(Beginning of Exercise inputs)

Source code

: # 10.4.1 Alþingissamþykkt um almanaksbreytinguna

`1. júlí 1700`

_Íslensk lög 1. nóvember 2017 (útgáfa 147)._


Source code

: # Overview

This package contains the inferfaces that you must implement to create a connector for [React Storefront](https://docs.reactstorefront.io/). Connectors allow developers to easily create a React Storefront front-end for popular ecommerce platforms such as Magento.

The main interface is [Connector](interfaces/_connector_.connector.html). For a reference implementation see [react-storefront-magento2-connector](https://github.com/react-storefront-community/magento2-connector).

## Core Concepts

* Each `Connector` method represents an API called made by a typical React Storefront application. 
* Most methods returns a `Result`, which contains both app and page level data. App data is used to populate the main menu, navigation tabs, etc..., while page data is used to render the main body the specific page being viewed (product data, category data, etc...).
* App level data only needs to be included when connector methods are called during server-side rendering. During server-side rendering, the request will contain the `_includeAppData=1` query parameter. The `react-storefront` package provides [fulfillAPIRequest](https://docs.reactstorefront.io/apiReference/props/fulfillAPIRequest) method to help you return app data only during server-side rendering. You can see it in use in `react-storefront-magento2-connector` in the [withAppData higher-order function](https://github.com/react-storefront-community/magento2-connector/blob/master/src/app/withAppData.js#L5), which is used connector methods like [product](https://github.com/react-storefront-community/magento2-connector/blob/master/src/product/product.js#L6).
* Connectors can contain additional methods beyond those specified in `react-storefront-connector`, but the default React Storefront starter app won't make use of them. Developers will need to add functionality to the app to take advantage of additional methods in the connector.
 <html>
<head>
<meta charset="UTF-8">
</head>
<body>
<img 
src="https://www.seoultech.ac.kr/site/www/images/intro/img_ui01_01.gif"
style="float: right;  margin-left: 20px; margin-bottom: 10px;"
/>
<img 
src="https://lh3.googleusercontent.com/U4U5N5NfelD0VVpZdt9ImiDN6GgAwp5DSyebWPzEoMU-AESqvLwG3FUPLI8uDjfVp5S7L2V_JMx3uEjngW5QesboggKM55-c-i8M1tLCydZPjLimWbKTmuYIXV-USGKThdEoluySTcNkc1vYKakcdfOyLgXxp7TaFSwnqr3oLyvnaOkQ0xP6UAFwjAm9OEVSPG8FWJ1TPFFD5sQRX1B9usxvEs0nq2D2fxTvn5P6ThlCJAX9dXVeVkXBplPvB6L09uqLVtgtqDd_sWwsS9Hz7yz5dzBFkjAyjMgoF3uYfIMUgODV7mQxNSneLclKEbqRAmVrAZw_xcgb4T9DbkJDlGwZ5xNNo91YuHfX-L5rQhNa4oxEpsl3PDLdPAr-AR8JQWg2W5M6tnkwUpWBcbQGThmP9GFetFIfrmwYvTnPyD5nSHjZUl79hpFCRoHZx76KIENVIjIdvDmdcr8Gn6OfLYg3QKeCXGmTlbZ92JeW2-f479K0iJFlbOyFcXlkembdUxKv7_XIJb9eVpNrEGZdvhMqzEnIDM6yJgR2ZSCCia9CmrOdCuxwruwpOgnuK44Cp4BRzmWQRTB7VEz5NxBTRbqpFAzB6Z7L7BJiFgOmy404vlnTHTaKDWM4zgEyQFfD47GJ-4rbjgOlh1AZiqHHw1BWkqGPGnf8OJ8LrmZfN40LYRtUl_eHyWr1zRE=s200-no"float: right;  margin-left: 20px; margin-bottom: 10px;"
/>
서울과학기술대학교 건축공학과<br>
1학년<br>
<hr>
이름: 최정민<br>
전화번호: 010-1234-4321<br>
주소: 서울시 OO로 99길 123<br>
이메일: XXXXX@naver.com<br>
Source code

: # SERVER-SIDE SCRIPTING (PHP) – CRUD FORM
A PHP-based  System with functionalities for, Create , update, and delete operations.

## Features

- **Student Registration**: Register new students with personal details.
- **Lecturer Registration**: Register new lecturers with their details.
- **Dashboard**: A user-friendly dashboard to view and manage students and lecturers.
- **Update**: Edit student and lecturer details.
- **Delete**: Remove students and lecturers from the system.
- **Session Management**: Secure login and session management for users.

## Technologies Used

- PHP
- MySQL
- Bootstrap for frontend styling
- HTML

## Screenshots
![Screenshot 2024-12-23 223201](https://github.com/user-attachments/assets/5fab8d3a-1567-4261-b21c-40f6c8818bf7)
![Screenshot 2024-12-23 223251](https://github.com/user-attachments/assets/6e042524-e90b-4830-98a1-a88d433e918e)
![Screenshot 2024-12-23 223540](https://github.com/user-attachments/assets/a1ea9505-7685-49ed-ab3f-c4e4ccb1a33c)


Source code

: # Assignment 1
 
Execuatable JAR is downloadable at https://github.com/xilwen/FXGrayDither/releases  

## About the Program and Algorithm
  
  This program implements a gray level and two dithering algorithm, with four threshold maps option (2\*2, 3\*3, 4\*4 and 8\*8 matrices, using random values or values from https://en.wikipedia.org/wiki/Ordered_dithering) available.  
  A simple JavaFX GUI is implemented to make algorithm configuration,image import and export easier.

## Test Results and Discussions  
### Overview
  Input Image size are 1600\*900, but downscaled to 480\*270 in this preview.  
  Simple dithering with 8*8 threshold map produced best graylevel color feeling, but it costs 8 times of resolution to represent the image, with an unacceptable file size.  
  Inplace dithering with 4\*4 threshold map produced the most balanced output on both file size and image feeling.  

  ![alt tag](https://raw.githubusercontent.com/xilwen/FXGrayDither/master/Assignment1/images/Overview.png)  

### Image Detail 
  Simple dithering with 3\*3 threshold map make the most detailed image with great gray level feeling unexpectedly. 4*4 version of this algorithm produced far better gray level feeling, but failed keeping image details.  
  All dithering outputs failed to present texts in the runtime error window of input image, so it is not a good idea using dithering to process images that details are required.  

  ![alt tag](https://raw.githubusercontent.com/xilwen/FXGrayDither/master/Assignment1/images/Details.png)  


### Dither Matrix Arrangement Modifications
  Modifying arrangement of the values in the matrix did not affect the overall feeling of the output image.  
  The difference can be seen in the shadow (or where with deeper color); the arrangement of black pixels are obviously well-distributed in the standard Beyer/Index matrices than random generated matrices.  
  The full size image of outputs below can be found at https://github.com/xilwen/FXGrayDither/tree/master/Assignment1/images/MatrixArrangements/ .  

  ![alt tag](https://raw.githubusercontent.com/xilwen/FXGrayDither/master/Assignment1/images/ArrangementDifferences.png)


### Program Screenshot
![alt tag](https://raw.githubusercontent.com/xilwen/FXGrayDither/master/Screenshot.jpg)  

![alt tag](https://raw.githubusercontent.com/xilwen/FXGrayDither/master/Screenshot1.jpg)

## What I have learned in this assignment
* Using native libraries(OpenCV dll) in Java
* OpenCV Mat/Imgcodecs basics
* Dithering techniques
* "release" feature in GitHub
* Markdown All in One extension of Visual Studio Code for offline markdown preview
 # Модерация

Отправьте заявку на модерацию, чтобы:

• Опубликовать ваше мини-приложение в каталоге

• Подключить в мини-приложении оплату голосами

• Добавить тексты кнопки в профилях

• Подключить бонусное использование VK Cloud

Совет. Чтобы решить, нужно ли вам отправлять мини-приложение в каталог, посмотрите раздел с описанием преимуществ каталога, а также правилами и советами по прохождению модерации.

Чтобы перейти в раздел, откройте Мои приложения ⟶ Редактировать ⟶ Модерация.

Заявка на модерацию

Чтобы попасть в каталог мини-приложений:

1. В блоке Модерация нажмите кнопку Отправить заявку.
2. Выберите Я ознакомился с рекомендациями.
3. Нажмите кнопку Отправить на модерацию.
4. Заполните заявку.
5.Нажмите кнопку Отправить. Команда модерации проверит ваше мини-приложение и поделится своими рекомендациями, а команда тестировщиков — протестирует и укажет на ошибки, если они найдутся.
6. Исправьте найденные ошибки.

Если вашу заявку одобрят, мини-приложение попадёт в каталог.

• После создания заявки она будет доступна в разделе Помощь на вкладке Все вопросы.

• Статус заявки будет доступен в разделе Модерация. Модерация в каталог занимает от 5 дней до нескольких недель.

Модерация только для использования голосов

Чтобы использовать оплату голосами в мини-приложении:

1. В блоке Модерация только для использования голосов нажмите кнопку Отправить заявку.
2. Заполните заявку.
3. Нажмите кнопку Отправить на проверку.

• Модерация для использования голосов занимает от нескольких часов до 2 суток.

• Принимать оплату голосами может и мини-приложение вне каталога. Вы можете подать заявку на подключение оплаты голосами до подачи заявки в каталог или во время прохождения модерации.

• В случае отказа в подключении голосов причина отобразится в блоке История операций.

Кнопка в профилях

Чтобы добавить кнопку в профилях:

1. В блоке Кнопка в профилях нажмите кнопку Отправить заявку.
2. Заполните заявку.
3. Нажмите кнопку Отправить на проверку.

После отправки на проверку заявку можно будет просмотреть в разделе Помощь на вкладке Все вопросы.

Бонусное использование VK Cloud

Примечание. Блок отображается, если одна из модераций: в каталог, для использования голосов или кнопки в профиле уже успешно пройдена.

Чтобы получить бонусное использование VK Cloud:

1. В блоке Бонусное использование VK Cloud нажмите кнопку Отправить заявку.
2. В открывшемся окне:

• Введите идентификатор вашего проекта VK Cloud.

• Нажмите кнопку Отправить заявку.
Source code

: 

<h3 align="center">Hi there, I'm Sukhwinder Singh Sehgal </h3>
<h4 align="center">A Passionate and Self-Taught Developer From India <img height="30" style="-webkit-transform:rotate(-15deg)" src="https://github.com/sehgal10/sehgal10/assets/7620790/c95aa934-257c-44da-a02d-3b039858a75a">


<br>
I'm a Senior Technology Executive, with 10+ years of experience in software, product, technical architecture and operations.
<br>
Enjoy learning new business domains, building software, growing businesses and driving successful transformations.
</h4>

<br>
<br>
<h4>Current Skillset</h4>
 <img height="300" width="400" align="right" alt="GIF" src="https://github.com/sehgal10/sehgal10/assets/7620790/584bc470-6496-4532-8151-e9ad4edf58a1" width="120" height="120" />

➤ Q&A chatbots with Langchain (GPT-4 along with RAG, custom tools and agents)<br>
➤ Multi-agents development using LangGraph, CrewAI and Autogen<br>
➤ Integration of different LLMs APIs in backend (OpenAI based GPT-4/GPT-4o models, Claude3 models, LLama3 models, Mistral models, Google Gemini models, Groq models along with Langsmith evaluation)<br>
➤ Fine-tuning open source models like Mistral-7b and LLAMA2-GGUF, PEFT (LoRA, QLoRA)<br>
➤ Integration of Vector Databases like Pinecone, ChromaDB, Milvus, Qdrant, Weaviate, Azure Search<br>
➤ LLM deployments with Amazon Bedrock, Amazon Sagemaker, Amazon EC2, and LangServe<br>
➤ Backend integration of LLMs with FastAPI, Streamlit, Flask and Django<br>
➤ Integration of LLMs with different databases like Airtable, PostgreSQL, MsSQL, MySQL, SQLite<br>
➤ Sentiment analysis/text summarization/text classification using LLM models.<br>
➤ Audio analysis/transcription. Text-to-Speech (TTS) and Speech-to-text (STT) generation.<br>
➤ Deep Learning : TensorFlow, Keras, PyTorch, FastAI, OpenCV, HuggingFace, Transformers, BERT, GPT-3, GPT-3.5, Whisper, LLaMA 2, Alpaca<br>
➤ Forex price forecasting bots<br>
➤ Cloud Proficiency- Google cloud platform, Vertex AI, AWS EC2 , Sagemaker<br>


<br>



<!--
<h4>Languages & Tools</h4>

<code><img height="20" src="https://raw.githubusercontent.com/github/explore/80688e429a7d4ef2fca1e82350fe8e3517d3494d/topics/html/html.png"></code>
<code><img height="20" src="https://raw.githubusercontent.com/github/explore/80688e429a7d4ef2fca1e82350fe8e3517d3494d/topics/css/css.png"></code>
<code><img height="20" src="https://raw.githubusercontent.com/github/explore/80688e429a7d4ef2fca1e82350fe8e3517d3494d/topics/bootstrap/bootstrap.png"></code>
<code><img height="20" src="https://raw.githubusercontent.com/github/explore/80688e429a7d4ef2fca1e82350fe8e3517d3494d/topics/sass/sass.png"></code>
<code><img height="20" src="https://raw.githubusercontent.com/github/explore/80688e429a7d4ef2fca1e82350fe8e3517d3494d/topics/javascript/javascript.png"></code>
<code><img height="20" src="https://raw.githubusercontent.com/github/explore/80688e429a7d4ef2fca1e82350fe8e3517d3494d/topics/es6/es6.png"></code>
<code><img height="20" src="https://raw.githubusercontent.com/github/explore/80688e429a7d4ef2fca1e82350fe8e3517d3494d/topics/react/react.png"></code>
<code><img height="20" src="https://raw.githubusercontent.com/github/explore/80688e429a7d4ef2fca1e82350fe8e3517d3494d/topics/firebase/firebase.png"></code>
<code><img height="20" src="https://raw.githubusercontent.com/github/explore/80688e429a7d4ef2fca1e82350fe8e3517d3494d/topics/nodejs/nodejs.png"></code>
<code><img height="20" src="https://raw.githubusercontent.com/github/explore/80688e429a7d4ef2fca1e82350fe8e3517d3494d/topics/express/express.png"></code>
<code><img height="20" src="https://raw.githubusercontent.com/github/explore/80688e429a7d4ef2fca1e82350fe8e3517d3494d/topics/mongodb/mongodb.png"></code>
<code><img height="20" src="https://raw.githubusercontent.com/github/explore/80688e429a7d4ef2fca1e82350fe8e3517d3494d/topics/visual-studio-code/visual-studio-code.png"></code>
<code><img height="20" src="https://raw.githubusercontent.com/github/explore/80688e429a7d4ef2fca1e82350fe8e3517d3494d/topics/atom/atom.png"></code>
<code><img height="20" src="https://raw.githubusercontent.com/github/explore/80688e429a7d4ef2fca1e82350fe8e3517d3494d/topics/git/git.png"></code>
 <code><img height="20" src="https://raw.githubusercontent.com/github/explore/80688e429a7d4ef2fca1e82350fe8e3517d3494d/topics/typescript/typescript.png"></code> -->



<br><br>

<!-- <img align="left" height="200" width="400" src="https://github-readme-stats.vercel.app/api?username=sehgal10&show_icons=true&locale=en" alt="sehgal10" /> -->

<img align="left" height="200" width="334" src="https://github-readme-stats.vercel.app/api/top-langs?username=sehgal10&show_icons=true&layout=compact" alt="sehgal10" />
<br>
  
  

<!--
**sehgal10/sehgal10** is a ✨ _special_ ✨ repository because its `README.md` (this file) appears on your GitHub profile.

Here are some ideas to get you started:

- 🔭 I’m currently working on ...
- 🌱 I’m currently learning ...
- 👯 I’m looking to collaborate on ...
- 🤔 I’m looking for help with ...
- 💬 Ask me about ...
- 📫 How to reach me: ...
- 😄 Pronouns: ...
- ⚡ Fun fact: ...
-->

(End of Exercise inputs)

__Task__.
What is needed is a word-for-word copy of the records above, from the first line through the line that contains "category data, etc...).".

__Answer box__.
Source code

: # 10.4.1 Alþingissamþykkt um almanaksbreytinguna

`1. júlí 1700`

_Íslensk lög 1. nóvember 2017 (útgáfa 147)._


Source code

: # Overview

This package contains the inferfaces that you must implement to create a connector for [React Storefront](https://docs.reactstorefront.io/). Connectors allow developers to easily create a React Storefront front-end for popular ecommerce platforms such as Magento.

The main interface is [Connector](interfaces/_connector_.connector.html). For a reference implementation see [react-storefront-magento2-connector](https://github.com/react-storefront-community/magento2-connector).

## Core Concepts

* Each `Connector` method represents an API called made by a typical React Storefront application. 
* Most methods returns a `Result`, which contains both app and page level data. App data is used to populate the main menu, navigation tabs, etc..., while page data is used to render the main body the specific page being viewed (product data, category data, etc...).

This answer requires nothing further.